(Saved entries)
▼
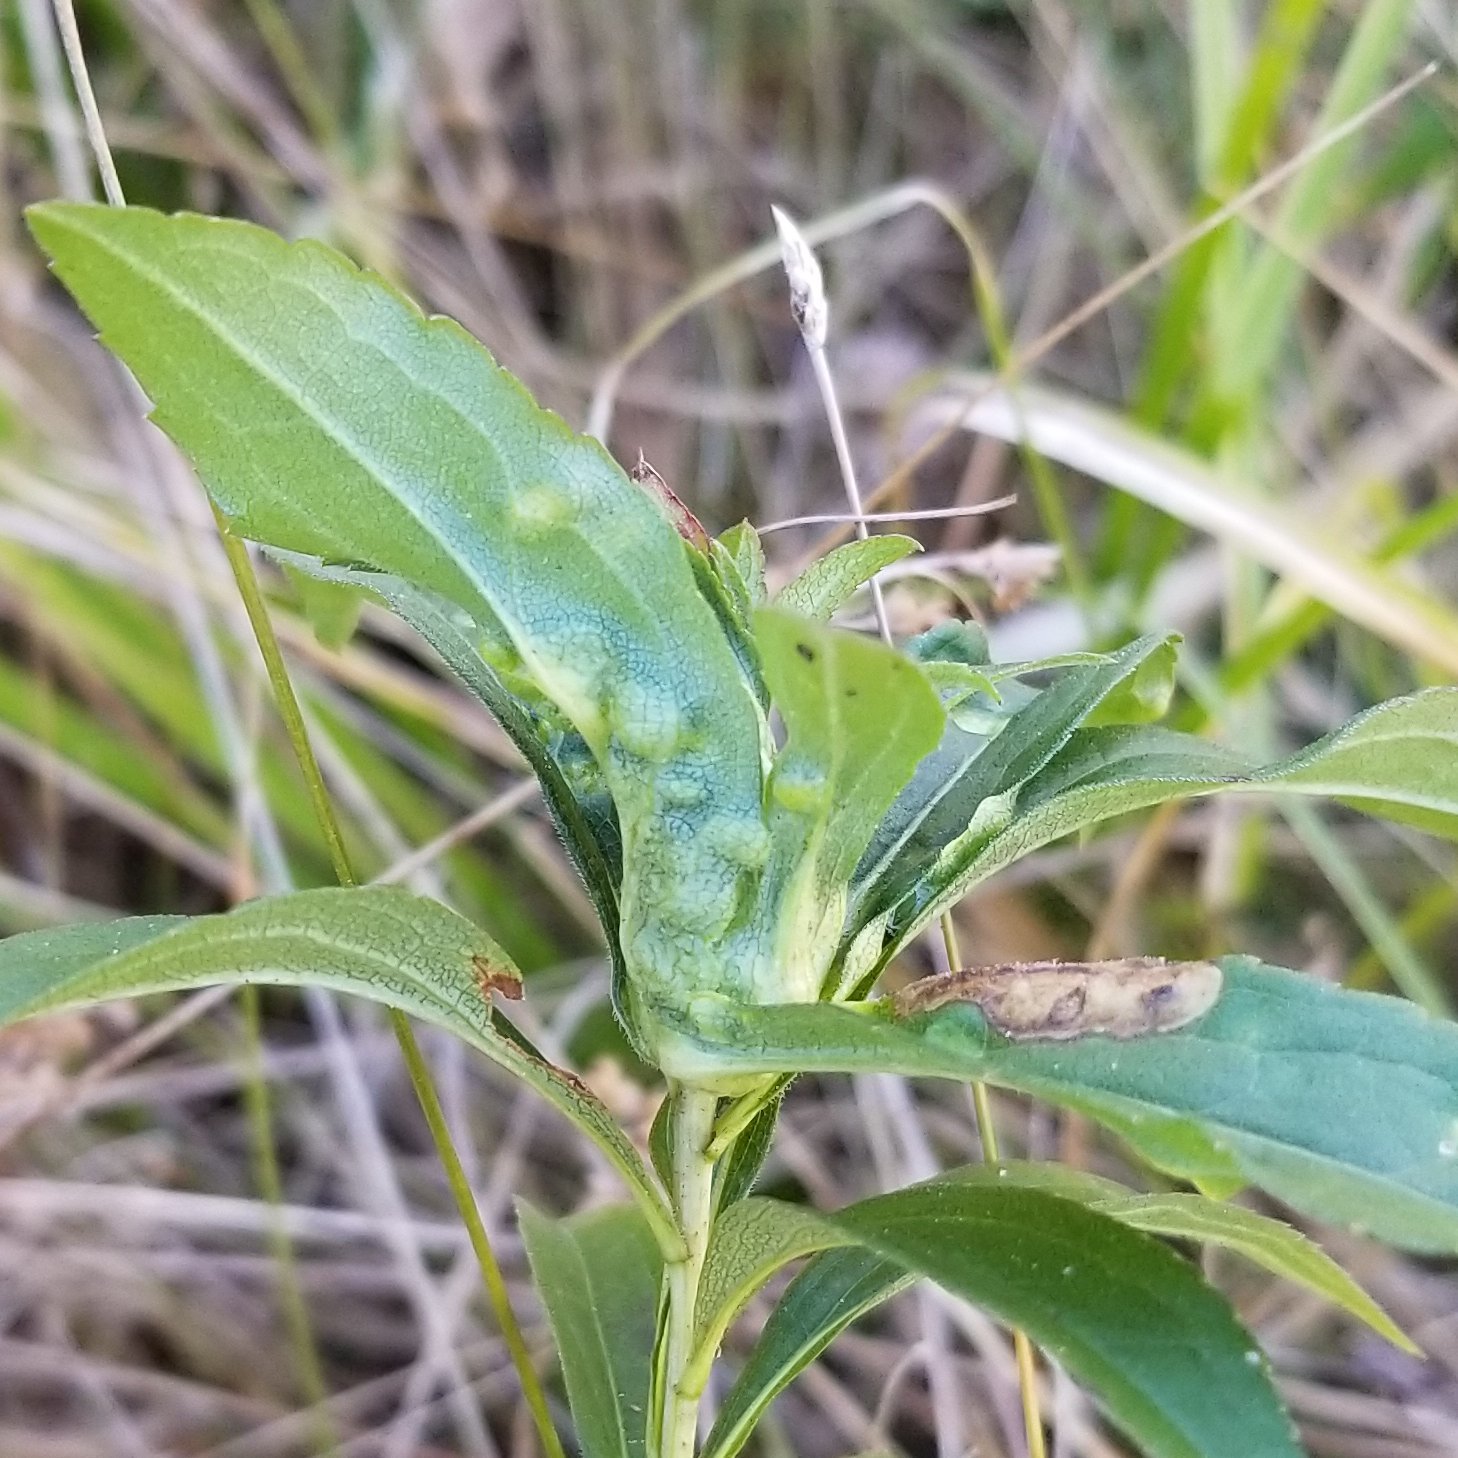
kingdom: Animalia
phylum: Arthropoda
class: Insecta
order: Diptera
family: Cecidomyiidae
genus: Dasineura
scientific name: Dasineura folliculi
▲
**Exercise requirements**: Duplicate the rows above without any changes, starting with the line that contains "phylum: Arthropoda" and ending with the last line of the rows.

**Answer to this exercise**:
phylum: Arthropoda
class: Insecta
order: Diptera
family: Cecidomyiidae
genus: Dasineura
scientific name: Dasineura folliculi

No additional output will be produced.